Stanford economist: Remote work drives US productivity boom, not AI
Original: America's productivity boom started before AI, and a Stanford economist who decoded the Great Resignation says working from home is the reason why | Fortune
Why This Matters
Challenges AI productivity narrative, supports remote work policies amid corporate return-to-office mandates.
Stanford economist Nicholas Bloom attributes America's 2% annual productivity growth over five years to remote work policies rather than AI. The productivity surge began post-2020 when work-from-home arrangements expanded, contrasting with 1% growth in the 2010s.

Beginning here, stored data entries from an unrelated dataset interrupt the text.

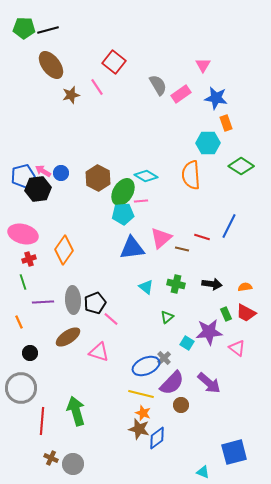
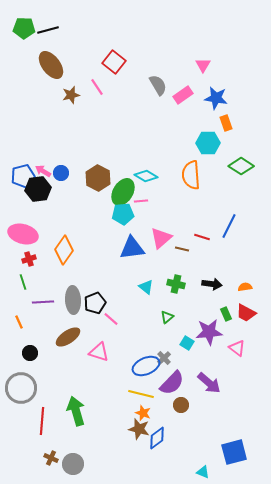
pink rectangle at (181, 94): moved 2 px right, 1 px down
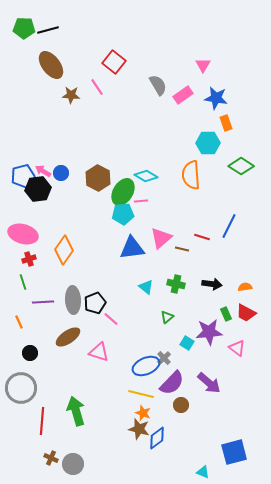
brown star at (71, 95): rotated 18 degrees clockwise
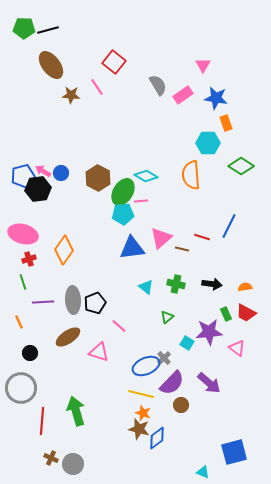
pink line at (111, 319): moved 8 px right, 7 px down
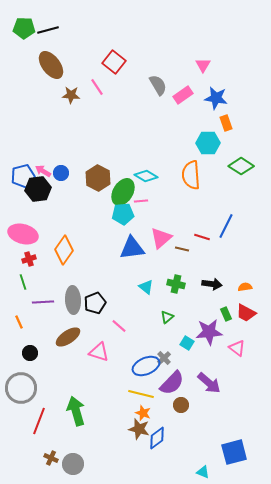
blue line at (229, 226): moved 3 px left
red line at (42, 421): moved 3 px left; rotated 16 degrees clockwise
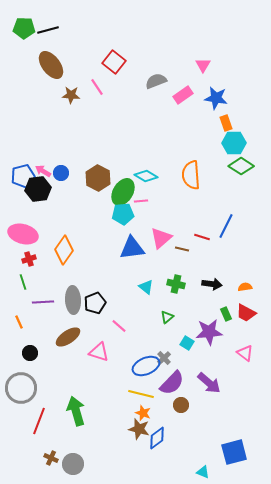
gray semicircle at (158, 85): moved 2 px left, 4 px up; rotated 80 degrees counterclockwise
cyan hexagon at (208, 143): moved 26 px right
pink triangle at (237, 348): moved 8 px right, 5 px down
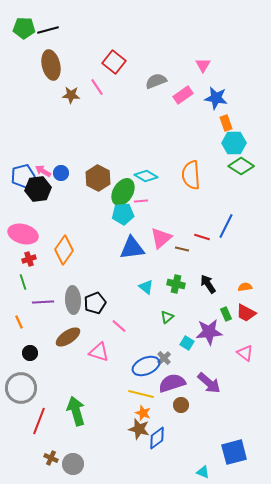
brown ellipse at (51, 65): rotated 24 degrees clockwise
black arrow at (212, 284): moved 4 px left; rotated 132 degrees counterclockwise
purple semicircle at (172, 383): rotated 152 degrees counterclockwise
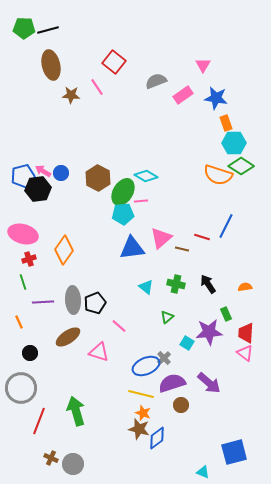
orange semicircle at (191, 175): moved 27 px right; rotated 68 degrees counterclockwise
red trapezoid at (246, 313): moved 20 px down; rotated 65 degrees clockwise
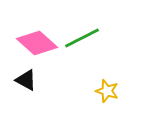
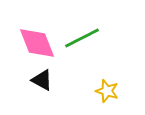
pink diamond: rotated 27 degrees clockwise
black triangle: moved 16 px right
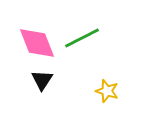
black triangle: rotated 35 degrees clockwise
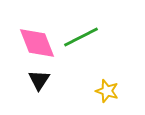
green line: moved 1 px left, 1 px up
black triangle: moved 3 px left
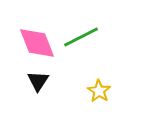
black triangle: moved 1 px left, 1 px down
yellow star: moved 8 px left; rotated 15 degrees clockwise
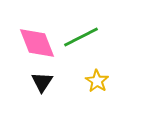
black triangle: moved 4 px right, 1 px down
yellow star: moved 2 px left, 10 px up
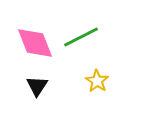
pink diamond: moved 2 px left
black triangle: moved 5 px left, 4 px down
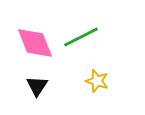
yellow star: rotated 15 degrees counterclockwise
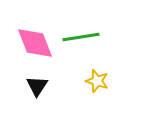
green line: rotated 18 degrees clockwise
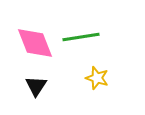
yellow star: moved 3 px up
black triangle: moved 1 px left
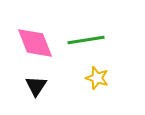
green line: moved 5 px right, 3 px down
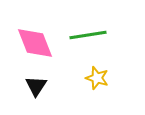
green line: moved 2 px right, 5 px up
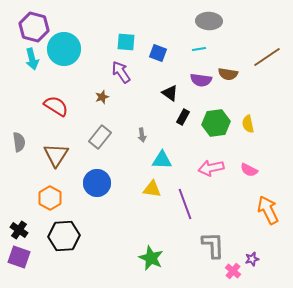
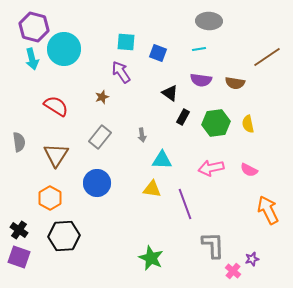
brown semicircle: moved 7 px right, 9 px down
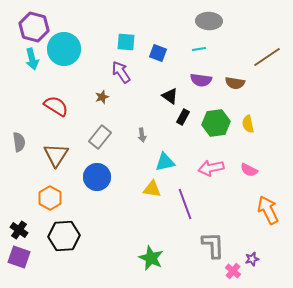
black triangle: moved 3 px down
cyan triangle: moved 3 px right, 2 px down; rotated 15 degrees counterclockwise
blue circle: moved 6 px up
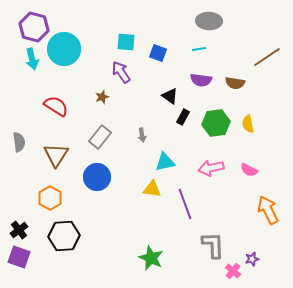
black cross: rotated 18 degrees clockwise
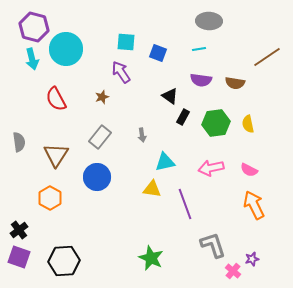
cyan circle: moved 2 px right
red semicircle: moved 7 px up; rotated 150 degrees counterclockwise
orange arrow: moved 14 px left, 5 px up
black hexagon: moved 25 px down
gray L-shape: rotated 16 degrees counterclockwise
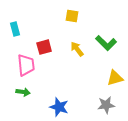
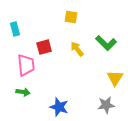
yellow square: moved 1 px left, 1 px down
yellow triangle: rotated 42 degrees counterclockwise
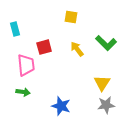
yellow triangle: moved 13 px left, 5 px down
blue star: moved 2 px right, 1 px up
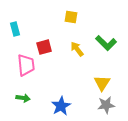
green arrow: moved 6 px down
blue star: rotated 24 degrees clockwise
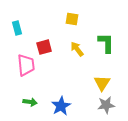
yellow square: moved 1 px right, 2 px down
cyan rectangle: moved 2 px right, 1 px up
green L-shape: rotated 135 degrees counterclockwise
green arrow: moved 7 px right, 4 px down
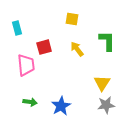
green L-shape: moved 1 px right, 2 px up
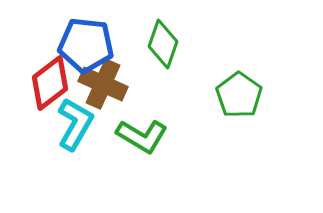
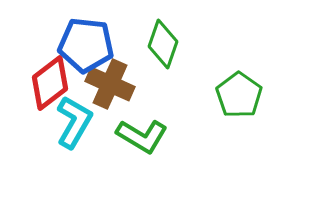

Nicholas Bloom, Stanford economics professor known for explaining the Great Resignation, argues that remote work is the primary driver behind America's productivity boom rather than AI hype. US non-farm business productivity has grown 2% annually for five years, double the 1% rate of the 2010s, surprising Federal Reserve Chairman Jerome Powell. Bloom cites research showing remote work increases productivity by eliminating commute time and office distractions while expanding labor force participation. Despite this, over half of Fortune 100 companies now require full in-office work, including Amazon, Home Depot, and Instagram. Bloom suggests hybrid arrangements with two office days and three remote days may optimize productivity, calling five-day office mandates counterintuitive and driven by CEO preferences rather than business needs.